WIBF Birmingham were delighted that Dr Mairi MacLeod was able to speak with us on the 22nd of May on Covert Competition. The event was generously hosted by KPMG.
Mairi started her career studying animal behaviour and for her PHD studied the mating and reproductive strategies of wild Samango moneys in South Africa. When she returned to the UK she became a freelance science journalist writing for New Scientist, the Guardian, the Observer, the Sunday Times and many more. She lectures at Edinburgh University, runs workshops, and speaks on the science of attraction, health and well-being, and success at work for women. Mairi is currently writing a book on competition among women.
Mairi gave us a fascinating insight into why women and men behave so differently at work and how we can improve our working relationships with everyone.
If we look at evolutionary biology, it was important for men to bond and work together as team’s, so they could hunt and fight warring tribes. They also had to compete with each other to secure the best mate! So, it’s no wonder they are quite vocal and compete quite openly.
Whereas women did not need to collaborate in this way, they tend to have a small group of close allies and have particularly close relationships with mother and daughters although this can be quite fraught, as anyone with a teenage daughter will know, but ultimately, they have a vested interest in protecting the genetic line.
We all know that we see men declaring their skills and expertise in the workplace whereas women tend to keep their heads down and just do a good job. Women will tend to take criticism from other women very poorly and will also value praise from a woman as more valuable than from a male colleague.

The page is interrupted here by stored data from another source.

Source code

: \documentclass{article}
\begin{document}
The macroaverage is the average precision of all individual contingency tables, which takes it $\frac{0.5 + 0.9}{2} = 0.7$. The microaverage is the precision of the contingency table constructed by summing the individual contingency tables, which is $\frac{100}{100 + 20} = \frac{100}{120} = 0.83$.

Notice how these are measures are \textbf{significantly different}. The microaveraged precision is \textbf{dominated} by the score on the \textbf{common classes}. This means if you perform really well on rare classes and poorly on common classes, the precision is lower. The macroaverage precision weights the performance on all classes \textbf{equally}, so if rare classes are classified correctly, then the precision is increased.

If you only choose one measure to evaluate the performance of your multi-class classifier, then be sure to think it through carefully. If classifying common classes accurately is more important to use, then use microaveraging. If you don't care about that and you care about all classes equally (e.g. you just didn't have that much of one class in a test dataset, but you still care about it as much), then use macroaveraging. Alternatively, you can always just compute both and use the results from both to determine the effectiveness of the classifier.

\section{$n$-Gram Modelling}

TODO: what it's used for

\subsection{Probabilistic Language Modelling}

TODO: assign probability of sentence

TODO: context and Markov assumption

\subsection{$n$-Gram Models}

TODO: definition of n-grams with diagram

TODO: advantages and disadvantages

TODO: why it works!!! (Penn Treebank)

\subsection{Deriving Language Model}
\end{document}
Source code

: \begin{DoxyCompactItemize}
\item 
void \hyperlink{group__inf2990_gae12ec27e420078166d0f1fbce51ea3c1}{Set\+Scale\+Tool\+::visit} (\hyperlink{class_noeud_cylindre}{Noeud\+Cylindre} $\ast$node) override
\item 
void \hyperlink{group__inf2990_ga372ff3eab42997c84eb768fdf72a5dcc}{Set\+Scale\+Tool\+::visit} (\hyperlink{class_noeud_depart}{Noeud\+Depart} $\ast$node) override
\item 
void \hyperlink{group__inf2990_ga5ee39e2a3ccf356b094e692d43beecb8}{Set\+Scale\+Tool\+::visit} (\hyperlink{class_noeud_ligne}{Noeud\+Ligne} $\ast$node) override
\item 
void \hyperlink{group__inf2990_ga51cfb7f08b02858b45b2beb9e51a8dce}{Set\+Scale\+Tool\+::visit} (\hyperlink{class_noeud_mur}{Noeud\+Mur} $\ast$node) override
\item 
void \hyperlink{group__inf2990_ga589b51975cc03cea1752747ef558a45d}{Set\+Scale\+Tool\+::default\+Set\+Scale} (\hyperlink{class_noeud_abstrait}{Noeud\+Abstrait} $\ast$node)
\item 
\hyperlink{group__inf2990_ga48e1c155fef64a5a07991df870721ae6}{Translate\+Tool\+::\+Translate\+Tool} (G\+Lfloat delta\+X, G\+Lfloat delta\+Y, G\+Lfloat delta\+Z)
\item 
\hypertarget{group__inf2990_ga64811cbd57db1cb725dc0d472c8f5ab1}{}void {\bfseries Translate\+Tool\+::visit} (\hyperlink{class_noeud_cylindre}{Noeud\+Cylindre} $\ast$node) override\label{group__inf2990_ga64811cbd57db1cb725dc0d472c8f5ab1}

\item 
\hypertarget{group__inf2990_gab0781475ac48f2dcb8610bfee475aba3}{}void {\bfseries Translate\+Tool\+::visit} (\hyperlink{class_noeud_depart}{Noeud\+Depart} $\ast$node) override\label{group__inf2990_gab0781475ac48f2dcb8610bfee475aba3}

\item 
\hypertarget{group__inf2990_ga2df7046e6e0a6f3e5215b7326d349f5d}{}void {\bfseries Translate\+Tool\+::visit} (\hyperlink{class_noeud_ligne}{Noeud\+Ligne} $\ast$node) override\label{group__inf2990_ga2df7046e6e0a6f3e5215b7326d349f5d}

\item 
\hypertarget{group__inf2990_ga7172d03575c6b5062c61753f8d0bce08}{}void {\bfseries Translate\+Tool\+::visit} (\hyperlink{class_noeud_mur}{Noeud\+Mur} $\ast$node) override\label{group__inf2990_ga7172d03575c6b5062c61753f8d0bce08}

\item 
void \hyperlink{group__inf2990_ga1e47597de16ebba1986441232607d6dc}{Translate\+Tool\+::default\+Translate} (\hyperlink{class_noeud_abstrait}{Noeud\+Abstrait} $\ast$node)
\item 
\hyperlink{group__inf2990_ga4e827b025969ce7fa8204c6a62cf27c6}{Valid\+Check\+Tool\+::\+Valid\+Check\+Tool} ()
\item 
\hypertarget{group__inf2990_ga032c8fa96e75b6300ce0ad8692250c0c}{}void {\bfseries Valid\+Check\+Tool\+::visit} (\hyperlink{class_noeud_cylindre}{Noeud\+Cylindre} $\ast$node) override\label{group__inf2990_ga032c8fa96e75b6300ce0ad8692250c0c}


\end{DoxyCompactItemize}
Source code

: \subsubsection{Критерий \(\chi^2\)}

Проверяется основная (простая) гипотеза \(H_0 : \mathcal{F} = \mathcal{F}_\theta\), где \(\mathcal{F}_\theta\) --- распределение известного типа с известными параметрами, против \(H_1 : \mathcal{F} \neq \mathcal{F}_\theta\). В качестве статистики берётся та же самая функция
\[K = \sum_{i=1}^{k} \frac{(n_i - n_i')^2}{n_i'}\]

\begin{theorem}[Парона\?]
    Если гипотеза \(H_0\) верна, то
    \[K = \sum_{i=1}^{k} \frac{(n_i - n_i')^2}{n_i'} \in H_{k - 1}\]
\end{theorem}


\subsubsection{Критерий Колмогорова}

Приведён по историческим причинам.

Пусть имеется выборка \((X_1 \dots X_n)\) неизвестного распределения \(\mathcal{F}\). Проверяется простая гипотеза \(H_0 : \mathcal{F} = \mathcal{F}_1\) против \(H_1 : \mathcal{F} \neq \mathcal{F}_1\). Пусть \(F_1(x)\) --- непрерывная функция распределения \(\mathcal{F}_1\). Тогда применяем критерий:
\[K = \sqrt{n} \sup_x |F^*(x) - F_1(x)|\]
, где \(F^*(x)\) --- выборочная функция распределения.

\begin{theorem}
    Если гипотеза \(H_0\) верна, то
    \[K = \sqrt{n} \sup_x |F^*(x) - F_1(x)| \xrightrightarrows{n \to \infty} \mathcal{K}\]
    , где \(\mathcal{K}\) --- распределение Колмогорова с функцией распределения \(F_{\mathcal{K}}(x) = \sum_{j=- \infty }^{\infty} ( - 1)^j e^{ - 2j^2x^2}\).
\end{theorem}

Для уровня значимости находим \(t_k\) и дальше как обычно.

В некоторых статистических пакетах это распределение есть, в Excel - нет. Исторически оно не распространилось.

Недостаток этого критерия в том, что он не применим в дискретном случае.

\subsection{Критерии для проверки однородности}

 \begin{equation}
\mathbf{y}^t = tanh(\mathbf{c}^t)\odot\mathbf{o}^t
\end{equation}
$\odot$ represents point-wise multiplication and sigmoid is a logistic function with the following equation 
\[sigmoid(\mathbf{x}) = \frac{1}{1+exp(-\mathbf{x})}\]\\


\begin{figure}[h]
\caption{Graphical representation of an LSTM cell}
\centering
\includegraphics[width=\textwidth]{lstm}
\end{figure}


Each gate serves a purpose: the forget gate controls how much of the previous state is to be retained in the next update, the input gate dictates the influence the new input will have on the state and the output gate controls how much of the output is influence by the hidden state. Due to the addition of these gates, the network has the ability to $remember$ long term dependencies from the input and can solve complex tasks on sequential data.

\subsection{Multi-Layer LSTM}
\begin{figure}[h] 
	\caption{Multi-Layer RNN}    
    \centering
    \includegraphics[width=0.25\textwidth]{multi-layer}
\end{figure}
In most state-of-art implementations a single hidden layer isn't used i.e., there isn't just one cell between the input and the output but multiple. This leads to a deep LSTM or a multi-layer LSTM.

So, it’s important that we remember to be careful when giving developmental feedback to another women that it is given and received in the right way, as well as focusing on what they are doing well and what their skills are. Research shows that a group of women do not like having a female leader, whereas men are less concerned.
We have probably seen women who have been promoted acting as the “queen bee” and not necessarily helping other women get promoted. Mairi explained that this type of behaviour is observed in some types of Monkey’s where they have a hierarchal structure and the most senior female never grooms the younger more junior females in the tribe. She has no need to curry favour, whereas her more the junior females will groom the more senior females to curry favour and position.
A fascinating talk which lead to interesting discussions amongst the audience.